◆ Aim of the exercise: Count the lines in the rows below that contain the string "argentinos". Give only the number.

[Opening Extracted material section]

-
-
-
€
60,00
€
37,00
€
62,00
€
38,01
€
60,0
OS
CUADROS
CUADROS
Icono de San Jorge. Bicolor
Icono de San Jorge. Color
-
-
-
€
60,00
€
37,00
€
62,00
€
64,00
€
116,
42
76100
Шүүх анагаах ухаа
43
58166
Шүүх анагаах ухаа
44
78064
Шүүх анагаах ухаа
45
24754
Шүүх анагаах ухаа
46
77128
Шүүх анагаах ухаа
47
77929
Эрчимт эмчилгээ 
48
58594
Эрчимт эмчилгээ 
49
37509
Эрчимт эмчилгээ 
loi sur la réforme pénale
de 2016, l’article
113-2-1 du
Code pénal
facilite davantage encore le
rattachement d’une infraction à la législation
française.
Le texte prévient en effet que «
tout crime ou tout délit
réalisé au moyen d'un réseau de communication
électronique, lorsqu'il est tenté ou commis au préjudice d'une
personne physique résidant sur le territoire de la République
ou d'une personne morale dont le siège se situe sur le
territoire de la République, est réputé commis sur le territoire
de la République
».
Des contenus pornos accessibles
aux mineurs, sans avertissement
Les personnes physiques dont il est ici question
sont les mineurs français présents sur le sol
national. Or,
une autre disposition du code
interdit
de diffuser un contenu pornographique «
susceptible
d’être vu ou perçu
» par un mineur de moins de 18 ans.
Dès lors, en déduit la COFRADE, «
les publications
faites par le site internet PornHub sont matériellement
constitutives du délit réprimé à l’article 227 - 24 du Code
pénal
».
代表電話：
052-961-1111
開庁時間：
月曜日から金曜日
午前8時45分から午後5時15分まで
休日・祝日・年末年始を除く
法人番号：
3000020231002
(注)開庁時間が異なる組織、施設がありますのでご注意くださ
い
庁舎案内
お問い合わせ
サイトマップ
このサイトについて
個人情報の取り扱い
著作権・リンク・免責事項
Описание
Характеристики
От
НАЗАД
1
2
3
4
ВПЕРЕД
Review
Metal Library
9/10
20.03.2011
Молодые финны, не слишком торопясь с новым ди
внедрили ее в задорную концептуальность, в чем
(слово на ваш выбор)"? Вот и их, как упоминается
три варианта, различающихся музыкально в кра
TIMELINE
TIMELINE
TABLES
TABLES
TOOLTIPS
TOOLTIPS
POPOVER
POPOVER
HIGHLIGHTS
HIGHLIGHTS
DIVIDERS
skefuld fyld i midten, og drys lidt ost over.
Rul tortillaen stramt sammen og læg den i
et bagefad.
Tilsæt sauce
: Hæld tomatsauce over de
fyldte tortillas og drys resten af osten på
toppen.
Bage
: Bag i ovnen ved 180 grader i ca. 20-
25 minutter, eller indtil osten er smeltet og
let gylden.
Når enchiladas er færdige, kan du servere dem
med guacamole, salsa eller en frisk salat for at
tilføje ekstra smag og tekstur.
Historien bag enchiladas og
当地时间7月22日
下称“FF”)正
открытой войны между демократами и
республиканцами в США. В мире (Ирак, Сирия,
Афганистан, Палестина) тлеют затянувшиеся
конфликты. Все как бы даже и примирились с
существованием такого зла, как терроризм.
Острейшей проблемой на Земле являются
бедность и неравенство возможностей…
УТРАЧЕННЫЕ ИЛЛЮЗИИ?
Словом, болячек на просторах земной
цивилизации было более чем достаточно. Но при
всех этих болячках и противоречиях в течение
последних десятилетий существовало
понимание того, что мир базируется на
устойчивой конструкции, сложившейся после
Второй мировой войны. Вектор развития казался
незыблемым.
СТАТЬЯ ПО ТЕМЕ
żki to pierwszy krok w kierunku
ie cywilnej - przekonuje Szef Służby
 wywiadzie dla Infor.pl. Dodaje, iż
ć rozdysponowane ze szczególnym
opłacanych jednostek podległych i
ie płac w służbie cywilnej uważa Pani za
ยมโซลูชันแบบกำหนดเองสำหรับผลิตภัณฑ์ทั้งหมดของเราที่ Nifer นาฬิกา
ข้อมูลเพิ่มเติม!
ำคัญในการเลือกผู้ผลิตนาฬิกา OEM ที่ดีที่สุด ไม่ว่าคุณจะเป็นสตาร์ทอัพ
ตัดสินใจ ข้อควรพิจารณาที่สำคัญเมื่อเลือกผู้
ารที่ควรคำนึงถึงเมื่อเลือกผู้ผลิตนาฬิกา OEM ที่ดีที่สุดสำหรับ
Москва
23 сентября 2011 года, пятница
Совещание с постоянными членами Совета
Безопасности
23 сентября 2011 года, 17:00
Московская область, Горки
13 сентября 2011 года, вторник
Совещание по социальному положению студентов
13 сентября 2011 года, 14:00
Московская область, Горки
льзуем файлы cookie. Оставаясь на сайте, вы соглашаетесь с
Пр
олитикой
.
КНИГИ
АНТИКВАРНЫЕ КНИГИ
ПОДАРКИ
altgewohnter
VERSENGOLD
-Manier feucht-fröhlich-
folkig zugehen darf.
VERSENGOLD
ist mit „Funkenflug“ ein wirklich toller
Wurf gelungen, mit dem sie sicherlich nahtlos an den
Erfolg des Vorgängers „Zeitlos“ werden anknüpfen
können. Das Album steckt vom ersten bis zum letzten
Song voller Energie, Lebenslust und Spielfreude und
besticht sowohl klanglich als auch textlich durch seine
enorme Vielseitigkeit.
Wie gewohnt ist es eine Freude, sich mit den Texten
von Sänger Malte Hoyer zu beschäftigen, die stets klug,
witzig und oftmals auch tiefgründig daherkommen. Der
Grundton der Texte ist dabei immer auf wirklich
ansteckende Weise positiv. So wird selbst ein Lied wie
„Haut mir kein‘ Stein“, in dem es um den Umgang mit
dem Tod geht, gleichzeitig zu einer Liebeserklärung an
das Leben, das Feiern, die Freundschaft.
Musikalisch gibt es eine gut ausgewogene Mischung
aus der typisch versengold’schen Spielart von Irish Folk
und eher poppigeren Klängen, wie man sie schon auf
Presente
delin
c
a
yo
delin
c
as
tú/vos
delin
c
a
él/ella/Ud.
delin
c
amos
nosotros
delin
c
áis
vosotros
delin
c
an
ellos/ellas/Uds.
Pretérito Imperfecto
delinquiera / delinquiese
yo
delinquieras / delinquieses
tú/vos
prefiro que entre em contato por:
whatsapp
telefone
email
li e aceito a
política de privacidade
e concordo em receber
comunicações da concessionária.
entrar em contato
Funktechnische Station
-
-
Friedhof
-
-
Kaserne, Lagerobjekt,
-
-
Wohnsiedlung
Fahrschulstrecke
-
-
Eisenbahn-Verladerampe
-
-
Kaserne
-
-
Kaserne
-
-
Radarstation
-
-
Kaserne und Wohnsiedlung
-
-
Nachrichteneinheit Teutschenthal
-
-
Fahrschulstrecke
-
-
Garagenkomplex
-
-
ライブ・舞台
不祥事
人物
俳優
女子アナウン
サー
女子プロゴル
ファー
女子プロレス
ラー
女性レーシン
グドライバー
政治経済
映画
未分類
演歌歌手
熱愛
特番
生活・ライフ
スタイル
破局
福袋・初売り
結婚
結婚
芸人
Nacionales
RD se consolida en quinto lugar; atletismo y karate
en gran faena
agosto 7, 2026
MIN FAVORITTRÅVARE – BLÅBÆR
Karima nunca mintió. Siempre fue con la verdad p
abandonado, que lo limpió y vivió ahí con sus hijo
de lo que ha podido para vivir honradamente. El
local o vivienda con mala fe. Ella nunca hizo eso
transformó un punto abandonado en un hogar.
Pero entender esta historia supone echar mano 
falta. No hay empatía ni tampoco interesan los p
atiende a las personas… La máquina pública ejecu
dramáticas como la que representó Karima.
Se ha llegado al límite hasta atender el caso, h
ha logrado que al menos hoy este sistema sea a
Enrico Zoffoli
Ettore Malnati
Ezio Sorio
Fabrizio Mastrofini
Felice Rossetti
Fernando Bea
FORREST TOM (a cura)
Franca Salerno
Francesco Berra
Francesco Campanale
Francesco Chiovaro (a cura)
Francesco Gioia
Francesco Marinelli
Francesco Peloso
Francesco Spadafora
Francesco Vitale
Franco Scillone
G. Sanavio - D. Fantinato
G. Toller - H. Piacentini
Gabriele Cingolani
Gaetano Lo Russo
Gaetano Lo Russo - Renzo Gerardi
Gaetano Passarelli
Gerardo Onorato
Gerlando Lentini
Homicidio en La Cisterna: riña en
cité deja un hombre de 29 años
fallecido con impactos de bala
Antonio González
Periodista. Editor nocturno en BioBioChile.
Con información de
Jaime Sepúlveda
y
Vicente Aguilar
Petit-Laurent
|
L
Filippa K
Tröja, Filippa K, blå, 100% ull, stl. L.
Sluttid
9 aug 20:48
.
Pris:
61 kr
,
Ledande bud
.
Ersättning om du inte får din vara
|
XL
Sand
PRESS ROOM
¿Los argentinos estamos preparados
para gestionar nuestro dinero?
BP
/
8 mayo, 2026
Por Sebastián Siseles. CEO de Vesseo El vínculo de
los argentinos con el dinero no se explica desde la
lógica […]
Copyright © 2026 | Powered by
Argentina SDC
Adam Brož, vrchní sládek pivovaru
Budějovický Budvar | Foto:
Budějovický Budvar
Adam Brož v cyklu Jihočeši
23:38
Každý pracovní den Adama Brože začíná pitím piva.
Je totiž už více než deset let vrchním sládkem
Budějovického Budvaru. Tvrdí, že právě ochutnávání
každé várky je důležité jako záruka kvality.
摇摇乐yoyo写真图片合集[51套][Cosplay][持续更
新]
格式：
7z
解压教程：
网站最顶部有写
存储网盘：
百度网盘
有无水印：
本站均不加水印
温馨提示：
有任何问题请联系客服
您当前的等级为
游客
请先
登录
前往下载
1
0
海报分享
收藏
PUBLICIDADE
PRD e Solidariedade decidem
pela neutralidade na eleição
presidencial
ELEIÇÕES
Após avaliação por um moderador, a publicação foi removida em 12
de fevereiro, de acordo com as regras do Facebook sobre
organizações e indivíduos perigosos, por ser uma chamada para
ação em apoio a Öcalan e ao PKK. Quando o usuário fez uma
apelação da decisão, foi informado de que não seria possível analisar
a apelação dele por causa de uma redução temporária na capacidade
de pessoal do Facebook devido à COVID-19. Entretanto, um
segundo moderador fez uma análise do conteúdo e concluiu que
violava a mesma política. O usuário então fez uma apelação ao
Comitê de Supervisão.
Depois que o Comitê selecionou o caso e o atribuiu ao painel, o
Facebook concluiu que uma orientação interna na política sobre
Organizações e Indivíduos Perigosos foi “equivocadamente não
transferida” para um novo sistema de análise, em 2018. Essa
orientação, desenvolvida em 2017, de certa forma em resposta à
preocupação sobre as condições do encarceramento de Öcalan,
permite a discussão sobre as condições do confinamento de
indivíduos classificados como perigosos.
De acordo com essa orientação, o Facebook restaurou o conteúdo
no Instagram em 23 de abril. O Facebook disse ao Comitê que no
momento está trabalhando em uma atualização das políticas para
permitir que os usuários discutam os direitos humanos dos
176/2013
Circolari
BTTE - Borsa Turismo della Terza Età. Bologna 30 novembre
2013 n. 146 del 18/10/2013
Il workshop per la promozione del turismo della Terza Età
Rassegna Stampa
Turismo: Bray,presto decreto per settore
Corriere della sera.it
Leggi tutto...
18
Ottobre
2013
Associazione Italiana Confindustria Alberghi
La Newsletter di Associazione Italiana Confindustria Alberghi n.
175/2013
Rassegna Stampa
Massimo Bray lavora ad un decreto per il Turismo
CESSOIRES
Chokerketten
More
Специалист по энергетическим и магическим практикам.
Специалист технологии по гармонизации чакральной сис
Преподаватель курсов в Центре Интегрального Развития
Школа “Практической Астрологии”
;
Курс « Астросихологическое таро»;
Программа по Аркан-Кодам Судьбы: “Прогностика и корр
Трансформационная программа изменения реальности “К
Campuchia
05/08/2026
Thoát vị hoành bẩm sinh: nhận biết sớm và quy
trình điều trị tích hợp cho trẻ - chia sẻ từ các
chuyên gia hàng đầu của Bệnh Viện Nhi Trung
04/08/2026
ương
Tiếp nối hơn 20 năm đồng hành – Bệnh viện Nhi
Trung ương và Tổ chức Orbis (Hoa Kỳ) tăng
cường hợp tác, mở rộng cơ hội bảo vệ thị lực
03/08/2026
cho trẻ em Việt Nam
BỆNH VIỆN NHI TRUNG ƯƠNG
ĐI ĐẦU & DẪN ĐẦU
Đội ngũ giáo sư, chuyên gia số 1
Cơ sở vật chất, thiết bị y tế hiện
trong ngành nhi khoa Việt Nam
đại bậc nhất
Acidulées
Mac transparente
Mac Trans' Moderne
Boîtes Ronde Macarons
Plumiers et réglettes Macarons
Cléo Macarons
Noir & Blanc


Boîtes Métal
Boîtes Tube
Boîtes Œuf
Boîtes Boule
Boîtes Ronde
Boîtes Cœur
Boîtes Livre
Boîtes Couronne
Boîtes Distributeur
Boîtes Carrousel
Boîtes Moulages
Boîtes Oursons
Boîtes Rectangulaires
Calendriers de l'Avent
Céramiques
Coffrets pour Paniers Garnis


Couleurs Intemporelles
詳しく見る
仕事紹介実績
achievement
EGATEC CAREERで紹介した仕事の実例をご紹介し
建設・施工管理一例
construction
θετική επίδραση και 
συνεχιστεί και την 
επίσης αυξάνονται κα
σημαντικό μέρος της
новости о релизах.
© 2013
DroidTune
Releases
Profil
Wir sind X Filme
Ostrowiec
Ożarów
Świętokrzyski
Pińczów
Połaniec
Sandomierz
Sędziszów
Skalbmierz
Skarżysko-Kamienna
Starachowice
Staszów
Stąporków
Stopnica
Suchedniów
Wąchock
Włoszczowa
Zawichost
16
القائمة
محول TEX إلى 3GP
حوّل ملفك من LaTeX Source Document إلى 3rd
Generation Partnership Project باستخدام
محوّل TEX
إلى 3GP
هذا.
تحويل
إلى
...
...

[Closing Extracted material section]

◆ Result: 2